= Beginning of Section =

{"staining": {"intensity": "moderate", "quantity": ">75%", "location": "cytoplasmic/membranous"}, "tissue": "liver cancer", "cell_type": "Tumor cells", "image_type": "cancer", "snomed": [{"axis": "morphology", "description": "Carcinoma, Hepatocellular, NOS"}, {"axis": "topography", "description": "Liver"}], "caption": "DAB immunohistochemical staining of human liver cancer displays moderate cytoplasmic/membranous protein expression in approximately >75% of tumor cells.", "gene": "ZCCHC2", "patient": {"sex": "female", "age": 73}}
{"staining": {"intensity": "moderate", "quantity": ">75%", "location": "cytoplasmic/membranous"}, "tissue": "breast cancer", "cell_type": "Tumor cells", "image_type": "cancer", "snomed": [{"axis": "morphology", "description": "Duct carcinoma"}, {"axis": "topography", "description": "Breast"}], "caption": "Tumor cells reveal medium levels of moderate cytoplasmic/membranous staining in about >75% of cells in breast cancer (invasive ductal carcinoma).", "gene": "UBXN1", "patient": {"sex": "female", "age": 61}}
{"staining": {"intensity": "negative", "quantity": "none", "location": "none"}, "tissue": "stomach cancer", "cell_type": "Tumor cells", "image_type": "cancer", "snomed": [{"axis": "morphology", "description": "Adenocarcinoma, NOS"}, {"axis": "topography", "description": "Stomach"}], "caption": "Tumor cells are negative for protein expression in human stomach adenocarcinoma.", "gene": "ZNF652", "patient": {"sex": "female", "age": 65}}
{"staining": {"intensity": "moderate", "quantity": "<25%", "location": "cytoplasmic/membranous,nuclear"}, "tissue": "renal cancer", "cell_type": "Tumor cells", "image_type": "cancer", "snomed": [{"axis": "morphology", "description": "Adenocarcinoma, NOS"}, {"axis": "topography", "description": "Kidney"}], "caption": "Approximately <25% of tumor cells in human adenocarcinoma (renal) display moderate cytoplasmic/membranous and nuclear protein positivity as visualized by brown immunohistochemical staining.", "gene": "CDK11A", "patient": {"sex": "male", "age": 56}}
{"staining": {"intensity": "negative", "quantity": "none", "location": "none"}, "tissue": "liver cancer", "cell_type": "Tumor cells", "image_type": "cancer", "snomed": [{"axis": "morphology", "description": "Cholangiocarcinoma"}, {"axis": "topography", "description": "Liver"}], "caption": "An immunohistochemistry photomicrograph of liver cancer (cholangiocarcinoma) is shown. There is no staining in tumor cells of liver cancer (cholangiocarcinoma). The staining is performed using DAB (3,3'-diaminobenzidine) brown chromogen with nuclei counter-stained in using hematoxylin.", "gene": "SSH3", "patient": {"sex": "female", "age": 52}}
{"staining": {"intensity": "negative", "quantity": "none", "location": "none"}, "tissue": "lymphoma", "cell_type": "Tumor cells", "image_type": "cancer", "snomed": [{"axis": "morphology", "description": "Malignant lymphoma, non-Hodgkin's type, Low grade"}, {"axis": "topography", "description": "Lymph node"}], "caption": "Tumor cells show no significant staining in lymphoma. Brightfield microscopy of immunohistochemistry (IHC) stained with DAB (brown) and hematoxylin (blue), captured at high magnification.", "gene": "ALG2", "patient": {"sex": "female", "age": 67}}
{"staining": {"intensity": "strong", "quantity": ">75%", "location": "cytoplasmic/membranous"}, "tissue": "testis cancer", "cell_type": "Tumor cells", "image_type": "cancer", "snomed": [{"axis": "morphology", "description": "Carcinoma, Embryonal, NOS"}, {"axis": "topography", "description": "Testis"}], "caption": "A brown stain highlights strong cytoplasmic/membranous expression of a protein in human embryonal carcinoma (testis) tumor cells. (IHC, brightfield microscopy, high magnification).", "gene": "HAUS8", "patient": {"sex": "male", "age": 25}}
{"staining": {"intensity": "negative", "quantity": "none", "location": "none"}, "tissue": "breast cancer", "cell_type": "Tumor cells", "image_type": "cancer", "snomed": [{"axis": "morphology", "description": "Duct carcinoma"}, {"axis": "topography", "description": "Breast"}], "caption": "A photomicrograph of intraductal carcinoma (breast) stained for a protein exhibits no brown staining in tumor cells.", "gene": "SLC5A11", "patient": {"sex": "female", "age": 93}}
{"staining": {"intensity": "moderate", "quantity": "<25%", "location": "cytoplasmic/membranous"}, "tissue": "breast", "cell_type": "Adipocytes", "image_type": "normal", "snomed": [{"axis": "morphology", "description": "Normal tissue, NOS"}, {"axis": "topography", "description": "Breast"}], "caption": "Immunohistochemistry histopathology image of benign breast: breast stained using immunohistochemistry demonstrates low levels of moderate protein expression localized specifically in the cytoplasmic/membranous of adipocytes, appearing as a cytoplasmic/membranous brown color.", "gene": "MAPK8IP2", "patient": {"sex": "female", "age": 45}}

= End of Section =

- What to produce:
Copy each record from above exactly, and include every line.

- Completed task:
{"staining": {"intensity": "moderate", "quantity": ">75%", "location": "cytoplasmic/membranous"}, "tissue": "liver cancer", "cell_type": "Tumor cells", "image_type": "cancer", "snomed": [{"axis": "morphology", "description": "Carcinoma, Hepatocellular, NOS"}, {"axis": "topography", "description": "Liver"}], "caption": "DAB immunohistochemical staining of human liver cancer displays moderate cytoplasmic/membranous protein expression in approximately >75% of tumor cells.", "gene": "ZCCHC2", "patient": {"sex": "female", "age": 73}}
{"staining": {"intensity": "moderate", "quantity": ">75%", "location": "cytoplasmic/membranous"}, "tissue": "breast cancer", "cell_type": "Tumor cells", "image_type": "cancer", "snomed": [{"axis": "morphology", "description": "Duct carcinoma"}, {"axis": "topography", "description": "Breast"}], "caption": "Tumor cells reveal medium levels of moderate cytoplasmic/membranous staining in about >75% of cells in breast cancer (invasive ductal carcinoma).", "gene": "UBXN1", "patient": {"sex": "female", "age": 61}}
{"staining": {"intensity": "negative", "quantity": "none", "location": "none"}, "tissue": "stomach cancer", "cell_type": "Tumor cells", "image_type": "cancer", "snomed": [{"axis": "morphology", "description": "Adenocarcinoma, NOS"}, {"axis": "topography", "description": "Stomach"}], "caption": "Tumor cells are negative for protein expression in human stomach adenocarcinoma.", "gene": "ZNF652", "patient": {"sex": "female", "age": 65}}
{"staining": {"intensity": "moderate", "quantity": "<25%", "location": "cytoplasmic/membranous,nuclear"}, "tissue": "renal cancer", "cell_type": "Tumor cells", "image_type": "cancer", "snomed": [{"axis": "morphology", "description": "Adenocarcinoma, NOS"}, {"axis": "topography", "description": "Kidney"}], "caption": "Approximately <25% of tumor cells in human adenocarcinoma (renal) display moderate cytoplasmic/membranous and nuclear protein positivity as visualized by brown immunohistochemical staining.", "gene": "CDK11A", "patient": {"sex": "male", "age": 56}}
{"staining": {"intensity": "negative", "quantity": "none", "location": "none"}, "tissue": "liver cancer", "cell_type": "Tumor cells", "image_type": "cancer", "snomed": [{"axis": "morphology", "description": "Cholangiocarcinoma"}, {"axis": "topography", "description": "Liver"}], "caption": "An immunohistochemistry photomicrograph of liver cancer (cholangiocarcinoma) is shown. There is no staining in tumor cells of liver cancer (cholangiocarcinoma). The staining is performed using DAB (3,3'-diaminobenzidine) brown chromogen with nuclei counter-stained in using hematoxylin.", "gene": "SSH3", "patient": {"sex": "female", "age": 52}}
{"staining": {"intensity": "negative", "quantity": "none", "location": "none"}, "tissue": "lymphoma", "cell_type": "Tumor cells", "image_type": "cancer", "snomed": [{"axis": "morphology", "description": "Malignant lymphoma, non-Hodgkin's type, Low grade"}, {"axis": "topography", "description": "Lymph node"}], "caption": "Tumor cells show no significant staining in lymphoma. Brightfield microscopy of immunohistochemistry (IHC) stained with DAB (brown) and hematoxylin (blue), captured at high magnification.", "gene": "ALG2", "patient": {"sex": "female", "age": 67}}
{"staining": {"intensity": "strong", "quantity": ">75%", "location": "cytoplasmic/membranous"}, "tissue": "testis cancer", "cell_type": "Tumor cells", "image_type": "cancer", "snomed": [{"axis": "morphology", "description": "Carcinoma, Embryonal, NOS"}, {"axis": "topography", "description": "Testis"}], "caption": "A brown stain highlights strong cytoplasmic/membranous expression of a protein in human embryonal carcinoma (testis) tumor cells. (IHC, brightfield microscopy, high magnification).", "gene": "HAUS8", "patient": {"sex": "male", "age": 25}}
{"staining": {"intensity": "negative", "quantity": "none", "location": "none"}, "tissue": "breast cancer", "cell_type": "Tumor cells", "image_type": "cancer", "snomed": [{"axis": "morphology", "description": "Duct carcinoma"}, {"axis": "topography", "description": "Breast"}], "caption": "A photomicrograph of intraductal carcinoma (breast) stained for a protein exhibits no brown staining in tumor cells.", "gene": "SLC5A11", "patient": {"sex": "female", "age": 93}}
{"staining": {"intensity": "moderate", "quantity": "<25%", "location": "cytoplasmic/membranous"}, "tissue": "breast", "cell_type": "Adipocytes", "image_type": "normal", "snomed": [{"axis": "morphology", "description": "Normal tissue, NOS"}, {"axis": "topography", "description": "Breast"}], "caption": "Immunohistochemistry histopathology image of benign breast: breast stained using immunohistochemistry demonstrates low levels of moderate protein expression localized specifically in the cytoplasmic/membranous of adipocytes, appearing as a cytoplasmic/membranous brown color.", "gene": "MAPK8IP2", "patient": {"sex": "female", "age": 45}}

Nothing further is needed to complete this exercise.